= Required action =
While reading through the material below, copy each line that holds the word "camera".

─── Study material

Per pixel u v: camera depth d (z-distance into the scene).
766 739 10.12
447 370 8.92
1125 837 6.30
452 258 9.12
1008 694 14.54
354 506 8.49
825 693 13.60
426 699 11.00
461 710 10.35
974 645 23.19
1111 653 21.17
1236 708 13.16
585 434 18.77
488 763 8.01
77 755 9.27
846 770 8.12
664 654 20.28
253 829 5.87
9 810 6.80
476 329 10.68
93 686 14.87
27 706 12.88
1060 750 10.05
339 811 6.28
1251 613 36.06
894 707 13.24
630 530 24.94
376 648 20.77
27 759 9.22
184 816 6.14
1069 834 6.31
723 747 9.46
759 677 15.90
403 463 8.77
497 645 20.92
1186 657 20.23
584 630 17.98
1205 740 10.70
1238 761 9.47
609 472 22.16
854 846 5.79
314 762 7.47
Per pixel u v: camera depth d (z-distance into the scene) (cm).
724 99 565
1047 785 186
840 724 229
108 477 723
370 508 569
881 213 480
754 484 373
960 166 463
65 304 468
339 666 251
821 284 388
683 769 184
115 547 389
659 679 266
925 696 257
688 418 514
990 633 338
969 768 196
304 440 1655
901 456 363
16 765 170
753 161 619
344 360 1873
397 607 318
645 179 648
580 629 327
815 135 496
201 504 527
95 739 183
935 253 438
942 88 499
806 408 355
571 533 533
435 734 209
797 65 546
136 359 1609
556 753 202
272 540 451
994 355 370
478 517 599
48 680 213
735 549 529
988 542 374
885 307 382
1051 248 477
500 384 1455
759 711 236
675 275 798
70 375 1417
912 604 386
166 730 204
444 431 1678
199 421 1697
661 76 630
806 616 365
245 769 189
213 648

──────

= Result for this exercise =
Per pixel u v: camera depth d (z-distance into the scene).
Per pixel u v: camera depth d (z-distance into the scene) (cm).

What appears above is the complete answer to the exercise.